Our home was an oft-visited place, thanks largely to my Mother’s talents as hostess and domestic chef. On Saturdays, we arose early and hurried to accomplish those mandatory housekeeping chores because mom’s cooking tended to attract drop-in lunchtime guests. Following a lesson passed down from her mother, mom always made meals large enough to set out an extra plate. “When someone comes to your home, give them food,” Catherine had said. “It will make them happy.” Unsurprisingly, both my grandmother and my mother enjoyed Cab Calloway’s song, “Everybody eats when they come to my house.”
My friends, too, were welcome at the little family abode. Mom laughed with us, learned with us, sometimes challenged us, but did not chide us. She easily forgave our youthful indiscretions and gloried in our energy and accomplishments. Her attitude promoted so much socialness and joy in our open home that, many years later, after dad died and mom decided to sell the old place, when I looked back into the house one last time before closing and locking the door, I could have sworn the rooms rang with the many voices raised there in past laughter and merriment.

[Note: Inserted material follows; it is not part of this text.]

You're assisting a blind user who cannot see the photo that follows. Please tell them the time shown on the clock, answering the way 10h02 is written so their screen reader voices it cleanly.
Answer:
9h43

Joy . . . joy and the hope that springs from it were the lessons my mother most frequently extracted from and returned to the world. She was the child admonished for singing at the table, the young woman whose hope for a better life in Florida overcame her fear of leaving her family support up north, the young mother who juggled work and family seemingly without self-indulgent regrets, the supportive parent and wife, and the woman of generous spirit who recognized she must release her child from her tender grasp so that he, too, might pursue life on his own terms. She became the grandmother who purchased stuffed animals and toys because she liked them, then gave them away to the children of friends and relatives that fate delivered into her life. She was our family’s stalwart maintainer of the Christmas holiday because-well-decorations and presents and perogie parties were just so much fun.
And there was one other special lesson she offered me-my earliest summertime memory-mom taking me to a duck pond (it appeared a huge lake from my tiny human viewing angle), pointing to the sun-glistening water, and saying, “Remember this.” That winter, after the pond froze and ice skaters circled its hardened surface, she took me there again and asked “Do you remember the pond in the summer? Do you see how different it is now?”
Thus did I begin comprehending the seasons, the patterns of nature, and the creeping progression of time, against which we struggle and to which we must surrender . . . as have the souls who taught my parents their life lessons, and now, as have my parents, Joseph and Caroline, who taught me mine. By these lessons may they all be well remembered.